In analyzing whether the 2022 Rule satisfies the “arbitrary and capricious” standard set forth under the Administrative Procedures Act (APA), Judge Kacsmaryk noted that the court should not substitute its own judgment for that of the agency. Nevertheless, the agency must have considered all important aspects of the problem, examined all relevant data and be able to “articulate a satisfactory explanation for its action, including a rational connection between the facts found and the choice made.”

In enacting the 2022 Rule the DOL explained that its prior position on ESG considerations, as set forth in its 2020 Rule, created confusion and had a “chilling effect” on fiduciaries’ invocation of ESG factors, even when pertinent to their investment decision, as evidenced by the comments received by the DOL in response to the 2020 ruling. To allay these concerns, the DOL issued the 2022 Rule, clarifying that risk-return considerations can include ESG factors, but need not to where an ESG-focused investment is not in fact prudent.

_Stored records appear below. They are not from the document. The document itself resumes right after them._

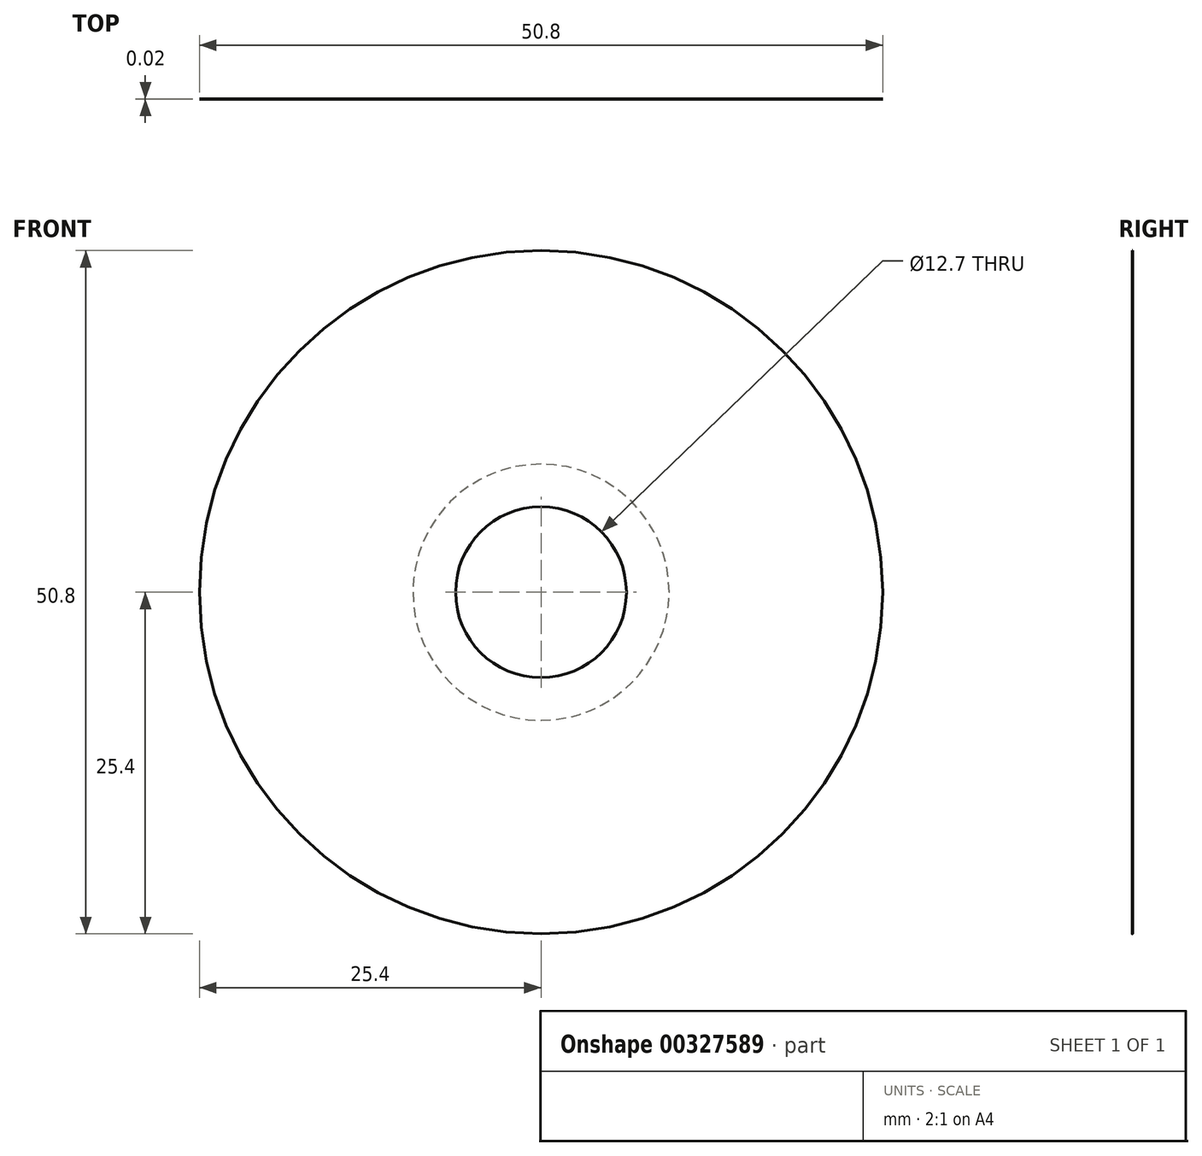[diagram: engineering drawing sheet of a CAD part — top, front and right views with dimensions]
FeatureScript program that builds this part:
annotation { "Feature Type Name" : "Feature", "Feature Type Description" : "" }
export const myFeature = defineFeature(function(context is Context, id is Id, definition is map)
    precondition{}
    {
        {
            var Q0;
            Q0=qCreatedBy(makeId("Front.planeOp"),FACE);
            var sketch = newSketch(context, id + "F0", { "sketchPlane" : qUnion([Q0])});
            skCircle(sketch, "E0", {"center": v(0, 0) * mm, "radius": 9.53 * mm});
            skLineSegment(sketch, "E1", {"start": v(0, 0) * mm, "end": v(9.53, 0) * mm});
            skSolve(sketch);
        }
        {
            var Q0;
            Q0 = qSketchRegion(id + "F0", true);
            extrude(context, id + "F1", {"entities" : qUnion([Q0]), "depth" : 3 / 203.2 * mm});
        }
        {
            var Q0;
            Q0=makeQuery(id+"F1.opExtrude","CAP_FACE",FACE,{"disambiguationData":[OSD([sQuery(id+"F0.wireOp",EDGE,"E0")])],"isStart":false});
            var sketch = newSketch(context, id + "F2", { "sketchPlane" : qUnion([Q0])});
            skCircle(sketch, "E2", {"center": v(0, 0) * mm, "radius": 25.4 * mm});
            skLineSegment(sketch, "E3", {"start": v(0, 0) * mm, "end": v(25.4, 0) * mm});
            skSolve(sketch);
        }
        {
            var Q0;
            Q0 = qSketchRegion(id + "F2", true);
            extrude(context, id + "F3", {"entities" : qUnion([Q0]), "operationType" : NewBodyOperationType.ADD, "oppositeDirection" : true, "depth" : 1 / 203.2 * mm});
        }
        {
            var Q0;
            Q0=makeQuery(id+"F3.boolean.opBoolean","MERGE",FACE,{"derivedFrom":[makeQuery(id+"F1.opExtrude","CAP_FACE",FACE,{"disambiguationData":[OSD([sQuery(id+"F0.wireOp",EDGE,"E0")])],"isStart":false}),makeQuery(id+"F3.opExtrude","CAP_FACE",FACE,{"disambiguationData":[OSD([sQuery(id+"F2.wireOp",EDGE,"E2")])],"isStart":true})]});
            var sketch = newSketch(context, id + "F4", { "sketchPlane" : qUnion([Q0])});
            skCircle(sketch, "E4", {"center": v(0, 0) * mm, "radius": 6.35 * mm});
            skLineSegment(sketch, "E5", {"start": v(0, 0) * mm, "end": v(6.35, 0) * mm});
            skSolve(sketch);
        }
        {
            var Q0;
            Q0 = qSketchRegion(id + "F4", true);
            extrude(context, id + "F5", {"entities" : qUnion([Q0]), "operationType" : NewBodyOperationType.REMOVE, "endBound" : BoundingType.SYMMETRIC, "oppositeDirection" : true, "depth" : 25.4 * mm});
        }
        {
            var Q0;
            Q0=makeQuery(id+"F1.opExtrude","SWEPT_BODY",BODY,{"disambiguationData":[OSD([sQuery(id+"F0.wireOp",EDGE,"E0")])]});
            var Q1;
            Q1=qCreatedBy(makeId("Front.planeOp"),FACE);
            mirror(context, id + "F6", {"operationType" : NewBodyOperationType.ADD, "entities" : qUnion([Q0]), "mirrorPlane" : qUnion([Q1])});
        }
    });
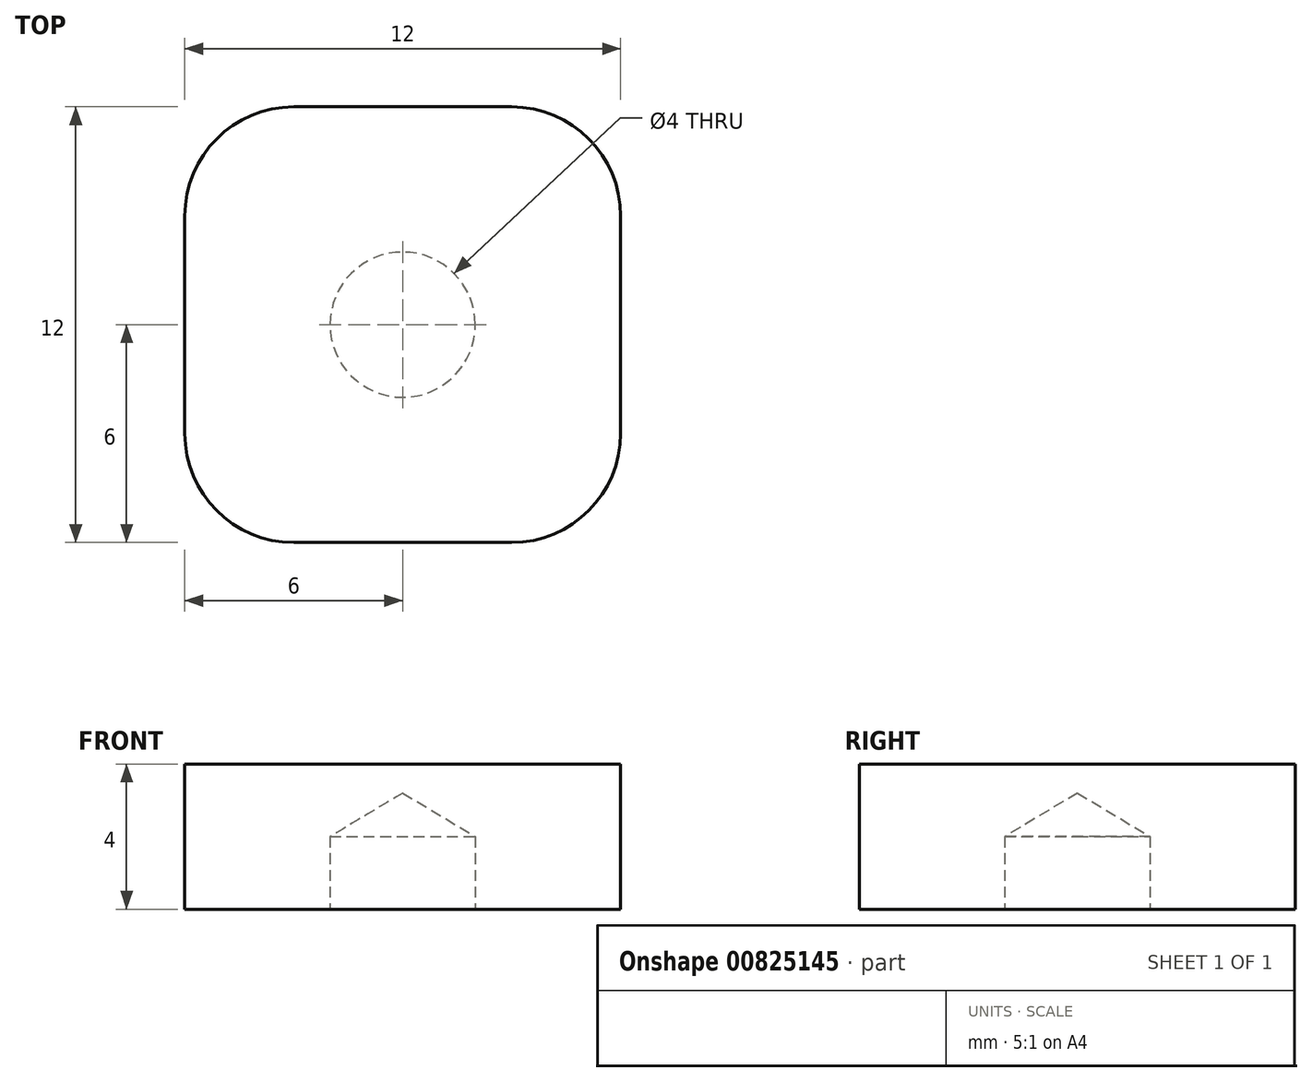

The plaintiffs also raised a number of alternative arguments, similarly dispensed with by Judge Kacsmaryk, regarding the elimination of the prohibition on proxy voting rights to promote non-pecuniary goals (already required of fiduciaries), the removal of restrictions on qualified default investment alternatives (QDIAs) (most commentators felt the restrictions unnecessary), the elimination of the collateral benefit disclosure requirement (already required of fiduciaries) and whether the DOL could have accomplished its objectives through the issuance of sub-regulatory guidance as opposed to an amended regulation (sub-regulatory guidance would not have eliminated the “chilling effect” created by the 2020 Rule).

After considering all of these factors, the court held that the plaintiffs failed to establish an APA violation and, thus, ruled in favor of the DOL on summary judgment.

Implications of the Ruling

Although the DOL initially expressed skepticism over the venue and requested a change – which was rejected – Judge Kacsmaryk – a Trump-appointee – found in favor of the agency, noting that “while the Court is not unsympathetic to plaintiff’s concerns over ESG investing trends, it need not condone ESG investing generally or ultimately agree with the Rule to reach this conclusion.”

Meanwhile, a separate lawsuit challenging the 2022 Rule, filed by two individual plan participants in the U.S. District Court for the Eastern District of Wisconsin, Milwaukee Division, is still ongoing.

1Utah v. Walsh, N.D. Tex., No. 2:23-cv-00016, 9/21/23.

2The states participating in the suit were Utah, Texas, Virginia, Louisiana, Alabama, Alaska, Arkansas, Florida, Georgia, Indiana, Idaho, Iowa, Kansas, Kentucky, Mississippi, Missouri, Montana, Nebraska, New Hampshire, North Dakota, Ohio, South Carolina, Tennessee, West Virginia, and Wyoming.